+++ Records

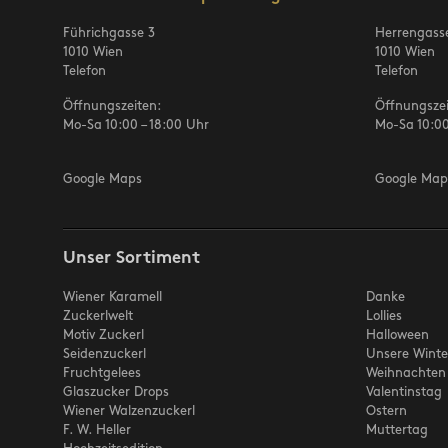
Führichgasse 3
Herrengass
1010 Wien
1010 Wien
Telefon
Telefon
Öffnungszeiten:
Öffnungszei
Mo-Sa 10:00 – 18:00 Uhr
Mo-Sa 10:00
Google Maps
Google Map
Unser Sortiment
Wiener Karamell
Danke
Zuckerlwelt
Lollies
Motiv Zuckerl
Halloween
Seidenzuckerl
Unsere Winte
Fruchtgelees
Weihnachten
Glaszucker Drops
Valentinstag
Wiener Walzenzuckerl
Ostern
F. W. Heller
Muttertag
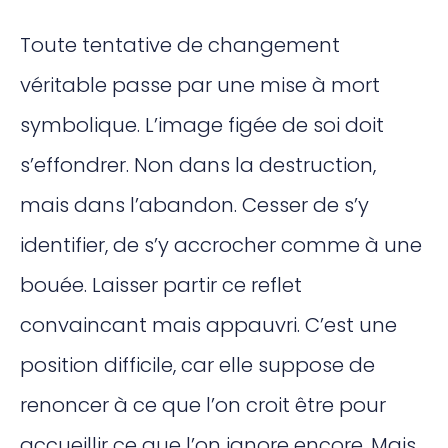
Toute tentative de changement
véritable passe par une mise à mort
symbolique. L’image figée de soi doit
s’effondrer. Non dans la destruction,
mais dans l’abandon. Cesser de s’y
identifier, de s’y accrocher comme à une
bouée. Laisser partir ce reflet
convaincant mais appauvri. C’est une
position difficile, car elle suppose de
renoncer à ce que l’on croit être pour
accueillir ce que l’on ignore encore. Mais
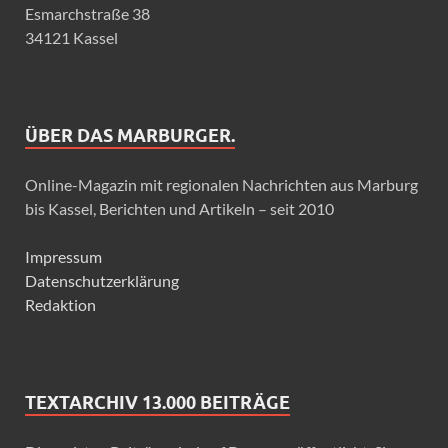
Esmarchstraße 38
34121 Kassel
ÜBER DAS MARBURGER.
Online-Magazin mit regionalen Nachrichten aus Marburg
bis Kassel, Berichten und Artikeln – seit 2010
Impressum
Datenschutzerklärung
Redaktion
TEXTARCHIV 13.000 BEITRÄGE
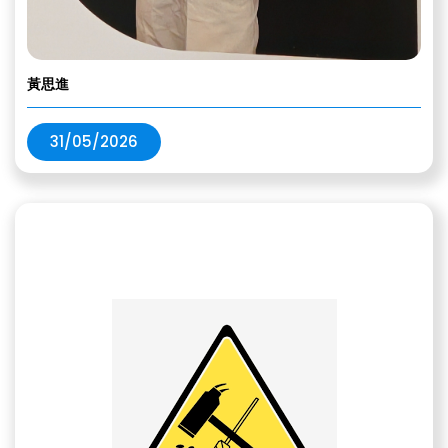
黃思進
31/05/2026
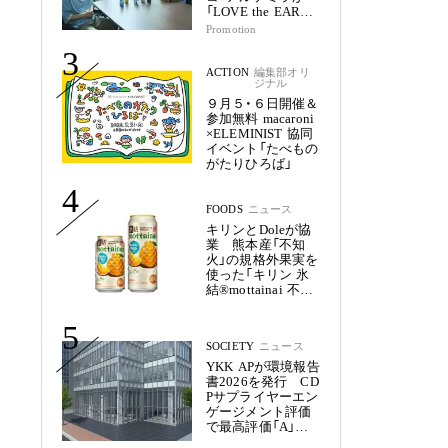
「LOVE the EARTH
シリーズ」で目指す
Promotion
未来
3
ACTION
編集部オリ
ジナル
９月５・６日開催＆
参加無料 macaroni
×ELEMINIST 協同
イベント「たべもの
がたりひろば」
4
FOODS
ニュース
キリンとDoleが協
業 熊本産「不知
火」の規格外果実を
使った「キリン 氷
結®mottainai 不知
火」発売
5
SOCIETY
ニュース
YKK APが環境報告
書2026を発行 CD
Pサプライヤーエン
ゲージメント評価
で最高評価「A」を
獲得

++++++

> [What this task involves]:
Return every line of the material above that contains the string "Wiener". Match upper and lower case.

> [Response to the task]:
Wiener Karamell
Wiener Walzenzuckerl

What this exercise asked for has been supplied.